TASK DESCRIPTION: Please count how many lines below contain the string "What", with case counting, and give only that number.

DATA IN THIS EXERCISE:
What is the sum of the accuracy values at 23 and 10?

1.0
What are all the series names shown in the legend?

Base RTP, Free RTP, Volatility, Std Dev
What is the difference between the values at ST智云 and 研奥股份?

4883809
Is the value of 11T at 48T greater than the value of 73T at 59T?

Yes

--

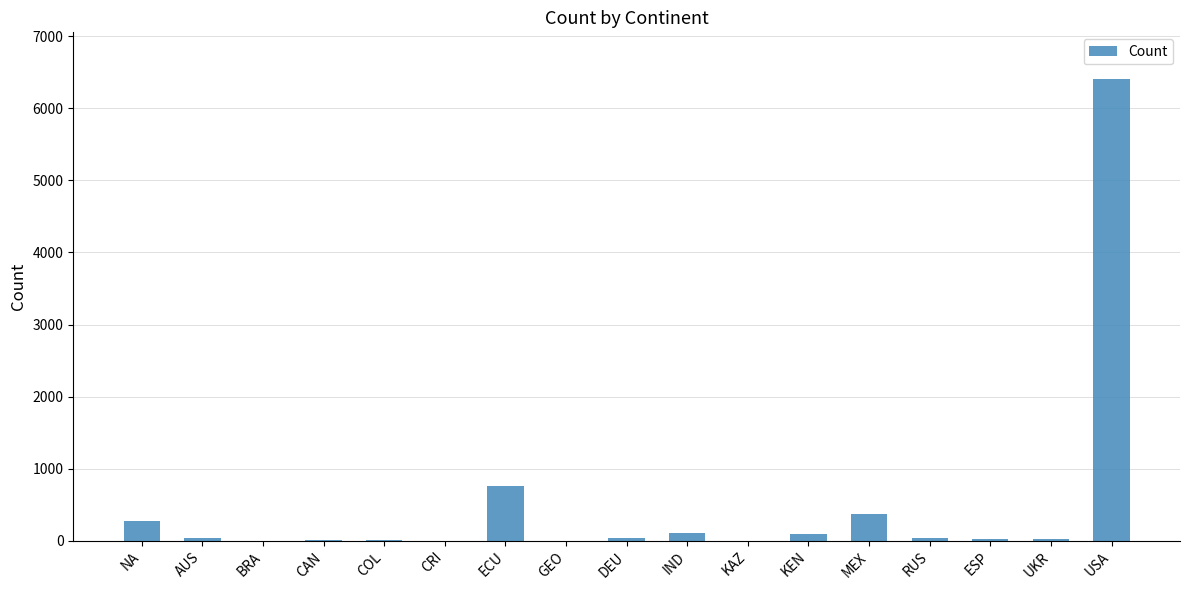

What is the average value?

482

...

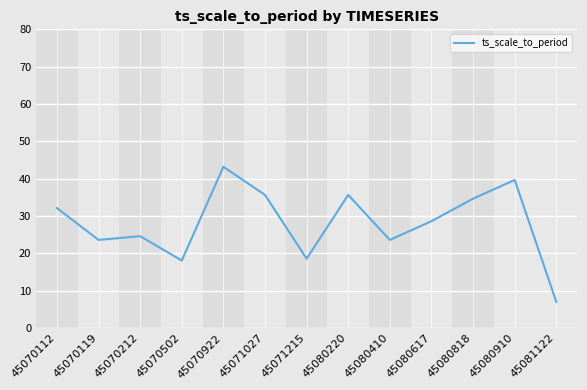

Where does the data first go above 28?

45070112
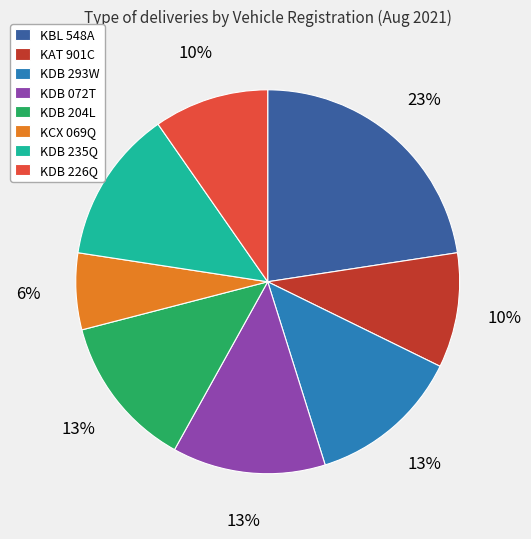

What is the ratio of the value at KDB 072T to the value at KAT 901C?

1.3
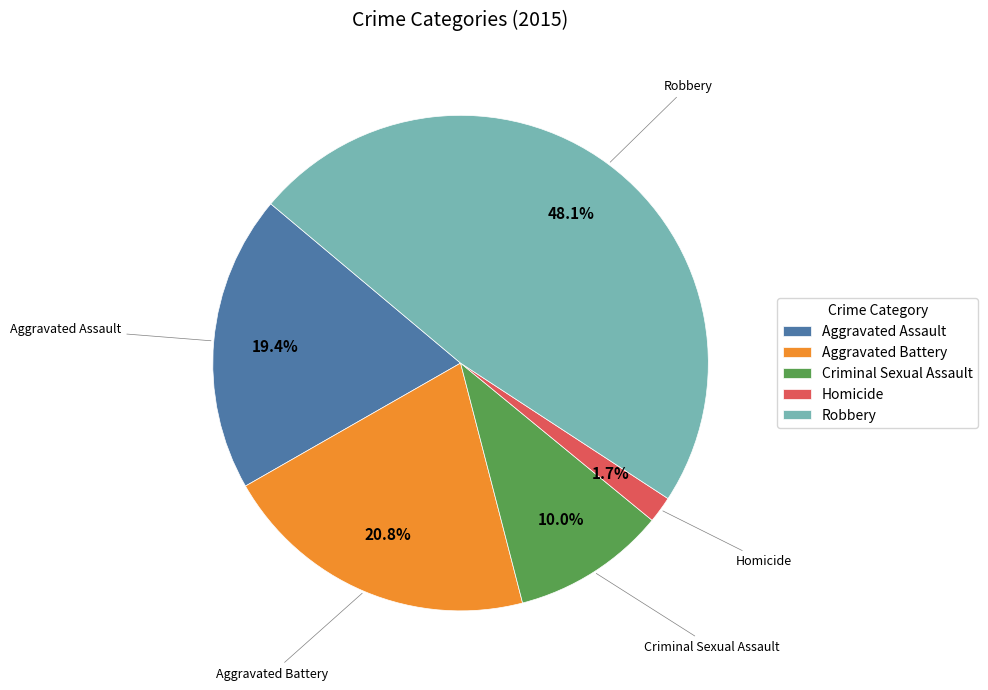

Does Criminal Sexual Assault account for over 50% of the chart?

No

RESPONSE: 5